Chapter 9. Blocking Processes
阻塞进程
Enter Sandman
当别人让你做一件你不能马上去做的事时,你会如何反映?如果你是人类的话,而且对方也是人类的话, 你只会说:“现在不行,我忙着在。闪开!”但是如果你是一个内核模块而且你被一个进程以同样的问题困扰, 你会有另外一个选择。你可以让该进程休眠直到你可以为它服务时。毕竟,这样的情况在内核中时时刻刻都在发生 (这就是系统让多进程在单CPU上同时运行的方法)。
这个内核模块就是一个这样的例子。文件(/proc/sleep))只可以在同一时刻被一个进程打开。 如果该文件已经被打开,内核模块将调用函数 wait_event_interruptible[1]。该函数修改task的状态(task是一个内核中的结构体数据结构, 其中保存着对应进程的信息和该进程正在调用的系统调用,如果有的话)为 TASK_INTERRUPTIBLE意味着改进程将不会继续运行直到被唤醒,然后被添加到系统的进程等待队列 WaitQ中,一个等待打开该文件的队列中。然后,该函数调用系统调度器去切换到另一个不同的 但有CPU运算请求的进程。
当一个进程处理完该文件并且关闭了该文件,module_close就被调用执行了。 该函数唤醒所有在等待队列中的进程(还没有只唤醒特定进程的机制)。然后该函数返回, 那个刚刚关闭文件的进程得以继续运行。及时的,进程调度器会判定该进程执行已执行完毕, 将CPU转让给别的进程。被提供CPU使用权的那个进程就恰好从先前系统调用 module_interruptible_sleep_on[2]后的地方开始继续执行。 它可以设置一个全局变量去通知别的进程该文件已被打开占用了。当别的请求该文件的进程获得CPU时间片时, 它们将检测该变量然后返回休眠。
更有趣的是,module_close并不垄断唤醒等待中的请求文件的进程的权力。一个信号,像Ctrl+c (SIGINT也能够唤醒别的进程 [3]。 在这种情况下,我们想立即返回-EINTR 。 这对用户很重要,举个例子来说,用户可以在某个进程接受到文件前终止该进程。

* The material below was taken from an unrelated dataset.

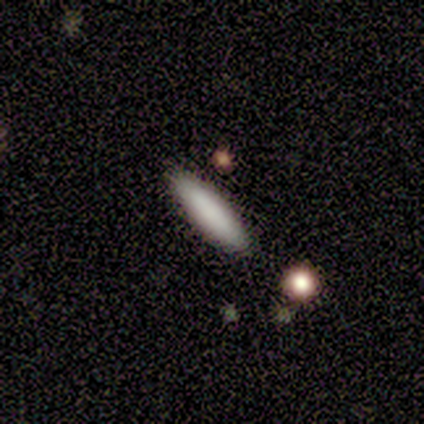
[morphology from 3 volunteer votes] Overall: smooth (33%, tied with featured or disk and star or artifact). How rounded: in between (100%). Merging: none (50%, tied with major disturbance).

还有一点值得注意。有些时候进程并不愿意休眠,它们要么立即执行它们想做的, 要么被告知任务无法进行。这样的进程在打开文件时会使用标志O_NONBLOCK。 在别的进程被阻塞时内核应该做出的响应是返回错误代码-EAGAIN,像在本例中对该文件的请求的进程。程序 cat_noblock,在本章的源代码目录下可以找到,就能够使用标志位 O_NONBLOCK打开文件。
Example 9-1. sleep.c
/*
* sleep.c - create a /proc file, and if several processes try to open it at
* the same time, put all but one to sleep
*/
#include <linux/kernel.h> /* We're doing kernel work */
#include <linux/module.h> /* Specifically, a module */
#include <linux/proc_fs.h> /* Necessary because we use proc fs */
#include <linux/sched.h> /* For putting processes to sleep and
waking them up */
#include <asm/uaccess.h> /* for get_user and put_user */
/*
* The module's file functions
*/
/*
* Here we keep the last message received, to prove that we can process our
* input
*/
#define MESSAGE_LENGTH 80
static char Message[MESSAGE_LENGTH];
static struct proc_dir_entry *Our_Proc_File;
#define PROC_ENTRY_FILENAME "sleep"
/*
* Since we use the file operations struct, we can't use the special proc
* output provisions - we have to use a standard read function, which is this
* function
*/
static ssize_t module_output(struct file *file, /* see include/linux/fs.h */
char *buf, /* The buffer to put data to
(in the user segment) */
size_t len, /* The length of the buffer */
loff_t * offset)
{
static int finished = 0;
int i;
char message[MESSAGE_LENGTH + 30];
/*
* Return 0 to signify end of file - that we have nothing
* more to say at this point.
*/
if (finished) {
finished = 0;
return 0;
}
/*
* If you don't understand this by now, you're hopeless as a kernel
* programmer.
*/
sprintf(message, "Last input:%s\n", Message);
for (i = 0; i < len && message[i]; i++)
put_user(message[i], buf + i);
finished = 1;
return i; /* Return the number of bytes "read" */
}
/*
* This function receives input from the user when the user writes to the /proc
* file.
*/
static ssize_t module_input(struct file *file, /* The file itself */
const char *buf, /* The buffer with input */
size_t length, /* The buffer's length */
loff_t * offset)
{ /* offset to file - ignore */
int i;
/*
* Put the input into Message, where module_output will later be
* able to use it
*/
for (i = 0; i < MESSAGE_LENGTH - 1 && i < length; i++)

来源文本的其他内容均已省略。